Luxury handbag maker Coach Inc has posted net income of US$115m for the third quarter, down 29% compared with $162m in the prior year period, including charges related to cost reduction measures.

The company reported sales of $740m for the third quarter, compared with $745m in the same period of the prior year - a decrease of 1%.

During the quarter the company also recorded three one-time charges. These consisted of expenses related to the reduction of corporate staffing levels in the US, the closure of four North American retail stores and the closure of the company's sample-making facility in Italy.

In aggregate, these actions increased the company's SG&A expenses by $13m in the period and negatively impacted earnings by $8m after tax.

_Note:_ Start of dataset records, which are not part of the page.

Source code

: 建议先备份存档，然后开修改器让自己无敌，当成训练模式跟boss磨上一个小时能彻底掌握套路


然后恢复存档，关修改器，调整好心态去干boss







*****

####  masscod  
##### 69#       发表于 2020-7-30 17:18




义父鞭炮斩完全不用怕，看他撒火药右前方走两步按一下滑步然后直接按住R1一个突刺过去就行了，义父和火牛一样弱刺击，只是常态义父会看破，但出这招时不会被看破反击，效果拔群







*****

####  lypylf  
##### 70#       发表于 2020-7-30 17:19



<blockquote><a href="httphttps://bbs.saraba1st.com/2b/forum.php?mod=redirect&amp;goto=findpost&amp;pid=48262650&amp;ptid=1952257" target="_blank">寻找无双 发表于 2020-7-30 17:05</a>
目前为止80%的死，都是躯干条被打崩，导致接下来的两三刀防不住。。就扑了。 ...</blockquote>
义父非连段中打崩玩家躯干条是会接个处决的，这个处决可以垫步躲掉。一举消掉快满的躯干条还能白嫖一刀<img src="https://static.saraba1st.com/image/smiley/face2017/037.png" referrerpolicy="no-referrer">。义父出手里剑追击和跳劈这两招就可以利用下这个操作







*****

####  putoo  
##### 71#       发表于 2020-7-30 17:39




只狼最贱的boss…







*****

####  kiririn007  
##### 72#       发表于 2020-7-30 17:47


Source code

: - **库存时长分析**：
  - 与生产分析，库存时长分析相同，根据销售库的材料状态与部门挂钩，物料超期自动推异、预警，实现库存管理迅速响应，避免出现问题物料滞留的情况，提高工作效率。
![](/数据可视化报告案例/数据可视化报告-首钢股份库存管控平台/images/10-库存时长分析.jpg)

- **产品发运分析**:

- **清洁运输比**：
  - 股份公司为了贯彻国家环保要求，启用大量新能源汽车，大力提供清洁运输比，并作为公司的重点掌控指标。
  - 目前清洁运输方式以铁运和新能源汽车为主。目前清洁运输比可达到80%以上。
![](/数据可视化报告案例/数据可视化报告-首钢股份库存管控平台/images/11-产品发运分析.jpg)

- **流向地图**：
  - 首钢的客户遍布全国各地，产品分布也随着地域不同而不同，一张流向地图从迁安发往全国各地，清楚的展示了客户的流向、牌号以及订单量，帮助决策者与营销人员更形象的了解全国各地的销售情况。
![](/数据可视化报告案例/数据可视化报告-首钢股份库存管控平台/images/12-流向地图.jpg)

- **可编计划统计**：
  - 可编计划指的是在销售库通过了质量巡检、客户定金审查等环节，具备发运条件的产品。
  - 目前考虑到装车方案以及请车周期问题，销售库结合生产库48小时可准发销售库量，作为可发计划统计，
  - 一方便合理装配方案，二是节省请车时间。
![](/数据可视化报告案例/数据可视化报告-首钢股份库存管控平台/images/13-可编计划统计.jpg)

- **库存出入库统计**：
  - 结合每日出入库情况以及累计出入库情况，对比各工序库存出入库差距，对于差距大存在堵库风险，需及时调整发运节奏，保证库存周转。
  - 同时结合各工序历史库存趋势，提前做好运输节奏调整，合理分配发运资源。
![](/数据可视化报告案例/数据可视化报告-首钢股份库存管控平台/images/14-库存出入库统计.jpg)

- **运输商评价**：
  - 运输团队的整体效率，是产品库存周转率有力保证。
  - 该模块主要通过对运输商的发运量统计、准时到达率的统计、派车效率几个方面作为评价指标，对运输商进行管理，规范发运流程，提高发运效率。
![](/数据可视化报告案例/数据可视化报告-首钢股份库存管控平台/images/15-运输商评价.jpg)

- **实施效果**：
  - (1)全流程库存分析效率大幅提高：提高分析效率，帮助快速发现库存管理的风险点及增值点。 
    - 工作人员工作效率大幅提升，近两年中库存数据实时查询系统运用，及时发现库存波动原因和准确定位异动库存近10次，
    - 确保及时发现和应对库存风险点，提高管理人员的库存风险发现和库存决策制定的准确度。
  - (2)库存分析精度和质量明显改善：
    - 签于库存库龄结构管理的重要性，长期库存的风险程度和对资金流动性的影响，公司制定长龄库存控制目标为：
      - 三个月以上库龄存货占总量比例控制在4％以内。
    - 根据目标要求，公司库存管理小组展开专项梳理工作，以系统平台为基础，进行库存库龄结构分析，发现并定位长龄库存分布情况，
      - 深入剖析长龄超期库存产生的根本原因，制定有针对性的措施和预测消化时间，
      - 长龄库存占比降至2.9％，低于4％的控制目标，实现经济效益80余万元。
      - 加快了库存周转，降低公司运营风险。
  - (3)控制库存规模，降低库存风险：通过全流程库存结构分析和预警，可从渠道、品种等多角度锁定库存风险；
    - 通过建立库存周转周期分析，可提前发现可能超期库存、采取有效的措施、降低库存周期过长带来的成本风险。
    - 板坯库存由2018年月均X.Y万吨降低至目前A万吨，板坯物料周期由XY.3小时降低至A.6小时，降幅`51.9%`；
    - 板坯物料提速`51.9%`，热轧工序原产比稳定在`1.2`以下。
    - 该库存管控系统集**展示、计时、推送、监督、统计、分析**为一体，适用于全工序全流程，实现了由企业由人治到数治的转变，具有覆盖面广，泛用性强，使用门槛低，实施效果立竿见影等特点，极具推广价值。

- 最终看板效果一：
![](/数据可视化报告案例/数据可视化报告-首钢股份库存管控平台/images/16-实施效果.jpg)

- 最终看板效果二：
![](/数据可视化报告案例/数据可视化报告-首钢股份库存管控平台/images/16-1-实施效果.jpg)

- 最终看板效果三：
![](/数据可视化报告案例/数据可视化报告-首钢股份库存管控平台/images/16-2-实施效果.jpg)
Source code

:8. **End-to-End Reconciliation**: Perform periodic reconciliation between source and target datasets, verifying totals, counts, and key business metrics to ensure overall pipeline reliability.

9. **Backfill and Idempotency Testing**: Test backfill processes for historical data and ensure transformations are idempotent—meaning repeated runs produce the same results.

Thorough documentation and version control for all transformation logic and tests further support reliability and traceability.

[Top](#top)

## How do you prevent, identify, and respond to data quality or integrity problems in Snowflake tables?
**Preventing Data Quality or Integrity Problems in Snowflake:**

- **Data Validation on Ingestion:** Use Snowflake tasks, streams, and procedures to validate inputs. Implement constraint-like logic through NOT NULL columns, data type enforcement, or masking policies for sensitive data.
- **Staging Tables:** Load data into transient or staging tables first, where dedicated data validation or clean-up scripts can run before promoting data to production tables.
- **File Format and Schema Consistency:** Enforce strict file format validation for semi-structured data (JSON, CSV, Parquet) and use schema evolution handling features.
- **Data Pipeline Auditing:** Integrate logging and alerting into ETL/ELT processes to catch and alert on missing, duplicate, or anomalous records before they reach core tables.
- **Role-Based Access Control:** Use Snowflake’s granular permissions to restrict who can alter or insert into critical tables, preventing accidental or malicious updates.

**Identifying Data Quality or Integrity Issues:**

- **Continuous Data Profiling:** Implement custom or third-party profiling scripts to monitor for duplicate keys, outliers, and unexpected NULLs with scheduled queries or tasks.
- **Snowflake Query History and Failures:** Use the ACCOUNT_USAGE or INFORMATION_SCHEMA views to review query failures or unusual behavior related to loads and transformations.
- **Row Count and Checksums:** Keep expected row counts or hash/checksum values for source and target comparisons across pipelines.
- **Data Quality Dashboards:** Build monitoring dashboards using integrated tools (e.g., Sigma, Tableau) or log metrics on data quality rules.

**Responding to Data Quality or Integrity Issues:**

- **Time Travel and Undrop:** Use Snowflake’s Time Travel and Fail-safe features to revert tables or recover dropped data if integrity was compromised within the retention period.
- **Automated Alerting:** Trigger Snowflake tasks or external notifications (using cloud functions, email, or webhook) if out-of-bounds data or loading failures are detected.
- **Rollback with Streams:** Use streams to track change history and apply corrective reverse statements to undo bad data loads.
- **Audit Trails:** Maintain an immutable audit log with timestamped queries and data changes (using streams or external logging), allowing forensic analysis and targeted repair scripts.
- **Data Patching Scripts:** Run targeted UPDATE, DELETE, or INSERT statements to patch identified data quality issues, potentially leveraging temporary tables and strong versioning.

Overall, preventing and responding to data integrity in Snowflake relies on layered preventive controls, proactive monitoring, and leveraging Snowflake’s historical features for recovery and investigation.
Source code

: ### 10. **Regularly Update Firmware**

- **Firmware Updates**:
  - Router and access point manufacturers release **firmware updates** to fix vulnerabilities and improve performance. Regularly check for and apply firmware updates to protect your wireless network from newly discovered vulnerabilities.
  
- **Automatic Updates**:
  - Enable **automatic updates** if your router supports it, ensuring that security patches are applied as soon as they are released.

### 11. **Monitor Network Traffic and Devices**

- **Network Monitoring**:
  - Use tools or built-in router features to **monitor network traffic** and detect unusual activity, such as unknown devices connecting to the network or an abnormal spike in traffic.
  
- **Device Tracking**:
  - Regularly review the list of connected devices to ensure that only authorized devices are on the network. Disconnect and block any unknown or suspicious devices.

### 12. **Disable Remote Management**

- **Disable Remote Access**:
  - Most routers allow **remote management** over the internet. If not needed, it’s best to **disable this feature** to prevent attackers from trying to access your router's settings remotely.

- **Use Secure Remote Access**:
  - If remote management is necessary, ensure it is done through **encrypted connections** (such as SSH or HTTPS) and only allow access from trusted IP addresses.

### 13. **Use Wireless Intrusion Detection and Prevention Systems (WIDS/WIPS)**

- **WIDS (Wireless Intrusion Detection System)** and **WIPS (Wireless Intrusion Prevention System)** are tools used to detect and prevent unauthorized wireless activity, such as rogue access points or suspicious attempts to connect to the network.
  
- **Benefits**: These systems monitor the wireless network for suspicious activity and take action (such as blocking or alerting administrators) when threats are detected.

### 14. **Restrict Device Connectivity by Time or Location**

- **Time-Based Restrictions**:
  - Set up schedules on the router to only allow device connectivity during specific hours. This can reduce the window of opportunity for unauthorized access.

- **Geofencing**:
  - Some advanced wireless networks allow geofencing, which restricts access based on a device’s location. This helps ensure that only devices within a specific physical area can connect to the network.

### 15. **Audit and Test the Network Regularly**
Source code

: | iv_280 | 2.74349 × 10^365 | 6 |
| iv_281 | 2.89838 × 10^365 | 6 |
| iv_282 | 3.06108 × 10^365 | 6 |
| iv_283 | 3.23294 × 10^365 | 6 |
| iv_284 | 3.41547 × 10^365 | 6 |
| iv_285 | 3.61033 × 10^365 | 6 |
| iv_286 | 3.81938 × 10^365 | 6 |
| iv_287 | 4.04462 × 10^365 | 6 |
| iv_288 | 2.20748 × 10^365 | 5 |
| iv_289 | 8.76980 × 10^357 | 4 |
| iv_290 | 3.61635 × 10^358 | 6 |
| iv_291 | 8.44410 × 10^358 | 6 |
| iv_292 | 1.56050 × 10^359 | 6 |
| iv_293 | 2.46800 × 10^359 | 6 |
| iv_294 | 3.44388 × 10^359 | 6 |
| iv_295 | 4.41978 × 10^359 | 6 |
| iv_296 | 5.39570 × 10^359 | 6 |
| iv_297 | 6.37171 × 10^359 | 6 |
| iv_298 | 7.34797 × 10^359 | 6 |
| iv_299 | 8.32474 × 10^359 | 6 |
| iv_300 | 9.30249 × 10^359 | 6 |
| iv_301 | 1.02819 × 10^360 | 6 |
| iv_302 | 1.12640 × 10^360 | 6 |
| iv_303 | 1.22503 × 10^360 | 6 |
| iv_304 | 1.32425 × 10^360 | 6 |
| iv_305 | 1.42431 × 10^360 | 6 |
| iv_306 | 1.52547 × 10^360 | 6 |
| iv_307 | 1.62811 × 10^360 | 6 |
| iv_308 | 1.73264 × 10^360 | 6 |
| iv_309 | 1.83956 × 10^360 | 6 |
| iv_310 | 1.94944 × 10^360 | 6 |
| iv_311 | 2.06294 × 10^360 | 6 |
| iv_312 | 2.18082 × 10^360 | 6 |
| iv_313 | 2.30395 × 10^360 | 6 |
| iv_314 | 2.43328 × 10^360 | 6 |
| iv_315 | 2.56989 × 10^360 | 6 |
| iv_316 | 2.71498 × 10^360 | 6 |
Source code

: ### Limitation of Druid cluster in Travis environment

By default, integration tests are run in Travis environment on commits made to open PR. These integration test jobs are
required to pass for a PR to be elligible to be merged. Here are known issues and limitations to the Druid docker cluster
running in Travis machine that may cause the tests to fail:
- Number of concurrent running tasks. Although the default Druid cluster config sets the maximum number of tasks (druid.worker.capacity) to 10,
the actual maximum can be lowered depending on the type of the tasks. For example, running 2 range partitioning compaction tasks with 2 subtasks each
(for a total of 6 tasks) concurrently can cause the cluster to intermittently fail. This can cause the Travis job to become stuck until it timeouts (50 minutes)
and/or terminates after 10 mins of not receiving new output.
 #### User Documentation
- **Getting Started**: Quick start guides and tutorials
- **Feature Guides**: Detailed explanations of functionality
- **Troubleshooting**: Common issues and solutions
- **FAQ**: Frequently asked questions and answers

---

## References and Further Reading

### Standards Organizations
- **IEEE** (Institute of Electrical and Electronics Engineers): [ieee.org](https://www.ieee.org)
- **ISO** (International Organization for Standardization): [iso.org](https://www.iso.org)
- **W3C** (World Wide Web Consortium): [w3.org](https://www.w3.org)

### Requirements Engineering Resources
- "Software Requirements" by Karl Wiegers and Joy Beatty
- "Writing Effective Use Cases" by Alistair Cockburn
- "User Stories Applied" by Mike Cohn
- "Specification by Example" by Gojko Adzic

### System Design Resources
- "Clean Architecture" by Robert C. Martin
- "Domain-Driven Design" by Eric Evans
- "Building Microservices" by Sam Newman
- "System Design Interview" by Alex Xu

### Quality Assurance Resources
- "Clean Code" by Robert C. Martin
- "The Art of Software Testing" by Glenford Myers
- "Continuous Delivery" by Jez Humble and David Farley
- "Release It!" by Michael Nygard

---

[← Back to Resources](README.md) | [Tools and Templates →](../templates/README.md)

Lew Frankfort, chairman and CEO of Coach, said: "We were pleased to generate top line results that were essentially even with prior year and encouraged by the stabilisation of our comparable store sales to pre-Christmas levels in North America.

"Importantly, we enhanced the vibrancy of our franchise by providing our consumers with innovative, relevant product at a compelling value without going on sale in our retail stores. Our third quarter results demonstrate our resilience and ability to navigate through this challenging environment. In addition, the steps that we're taking to reduce our expense structure will help position Coach to enhance our profitability."

During the third quarter gross margin was 71.0% versus 75.0% a year ago, impacted as expected by deeper factory store promotions, channel mix and our sharper pricing initiative in full price.

For the nine months ended 28 March, net sales were $2.453bn, up 2% from the the first nine months of fiscal 2008, while net income for the nine months totalled $478m.

The company also announced that its board has voted to initiate a cash dividend at an annual rate of $0.30 per share, with the first quarterly payment, of $0.075 per share to be paid on 29 June to stockholders of record as of 8 June.

Frankfort added: "The announcement today of the initiation of a dividend reflects our financial strength and our confidence in Coach's business outlook. With a business model that generates significant cash flow and with virtually no debt, we are in a position to take advantage of profitable growth opportunities, while continuing to return capital to shareholders."